SDKs
Llamaindex
Firecrawl integrates with LlamaIndex as a document reader.
Installation
pip install firecrawl-py
Usage
Using FireCrawl to Gather an Entire Website
from llama_index.readers.web import FireCrawlWebReader
# Initialize FireCrawlWebReader to crawl a website
firecrawl_reader = FireCrawlWebReader(
api_key="<your_api_key>", # Replace with your actual API key from https://www.firecrawl.dev/
mode="scrape", # Choose between "crawl" and "scrape" for single page scraping
params={"additional": "parameters"} # Optional additional parameters
)
# Load documents from a single page URL
documents = firecrawl_reader.load_data(url="http://paulgraham.com/")
index = SummaryIndex.from_documents(documents)

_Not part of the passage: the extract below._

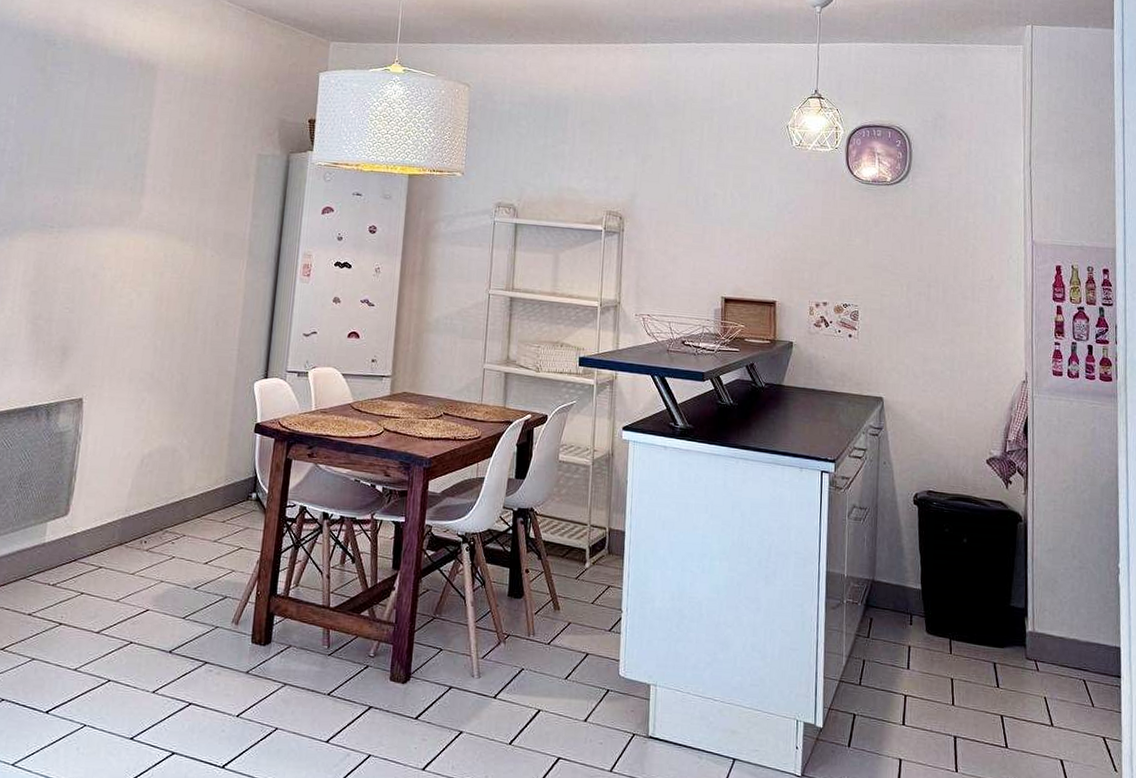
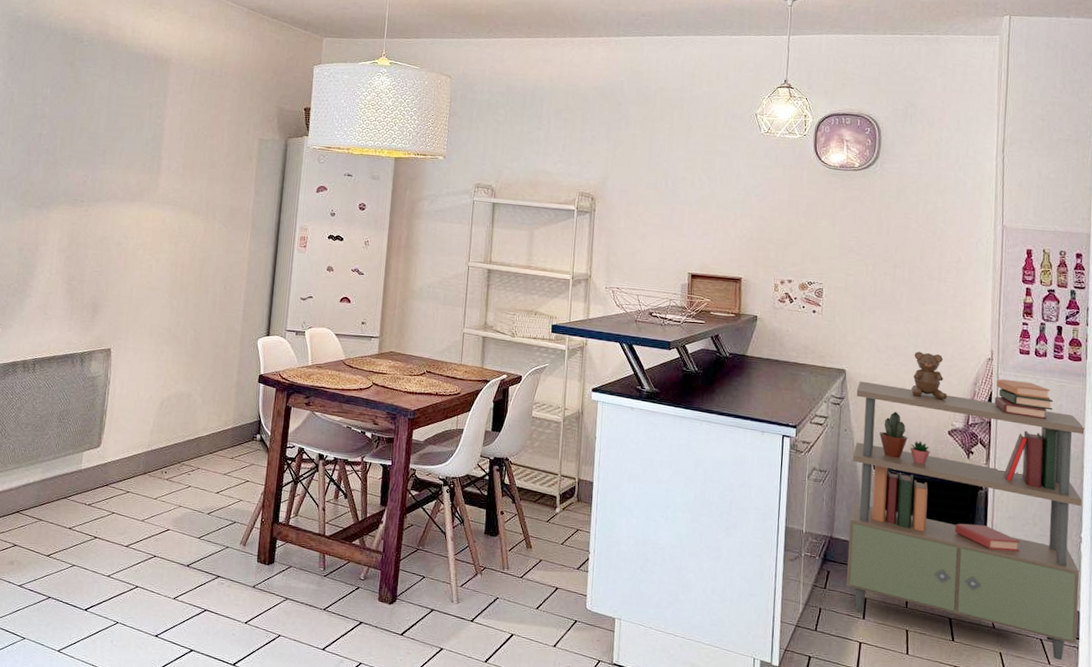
shelving unit: none [889,375,1119,702] -> present [846,351,1085,661]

# Set Logging to DEBUG for more detailed outputs
query_engine = index.as_query_engine()
response = query_engine.query("What did the author do growing up?")
display(Markdown(f"<b>{response}</b>"))
Using FireCrawl to Gather a Single Page
from llama_index.readers.web import FireCrawlWebReader
# Initialize the FireCrawlWebReader with your API key and desired mode
firecrawl_reader = FireCrawlWebReader(
api_key="<your_api_key>", # Replace with your actual API key from https://www.firecrawl.dev/
mode="scrape", # Choose between "crawl" and "scrape"
params={"additional": "parameters"} # Optional additional parameters
)
# Load documents from a specified URL
documents = firecrawl_reader.load_data(url="http://paulgraham.com/worked.html")
index = SummaryIndex.from_documents(documents)
# Set Logging to DEBUG for more detailed outputs
query_engine = index.as_query_engine()
response = query_engine.query("What did the author do growing up?")
display(Markdown(f"<b>{response}</b>"))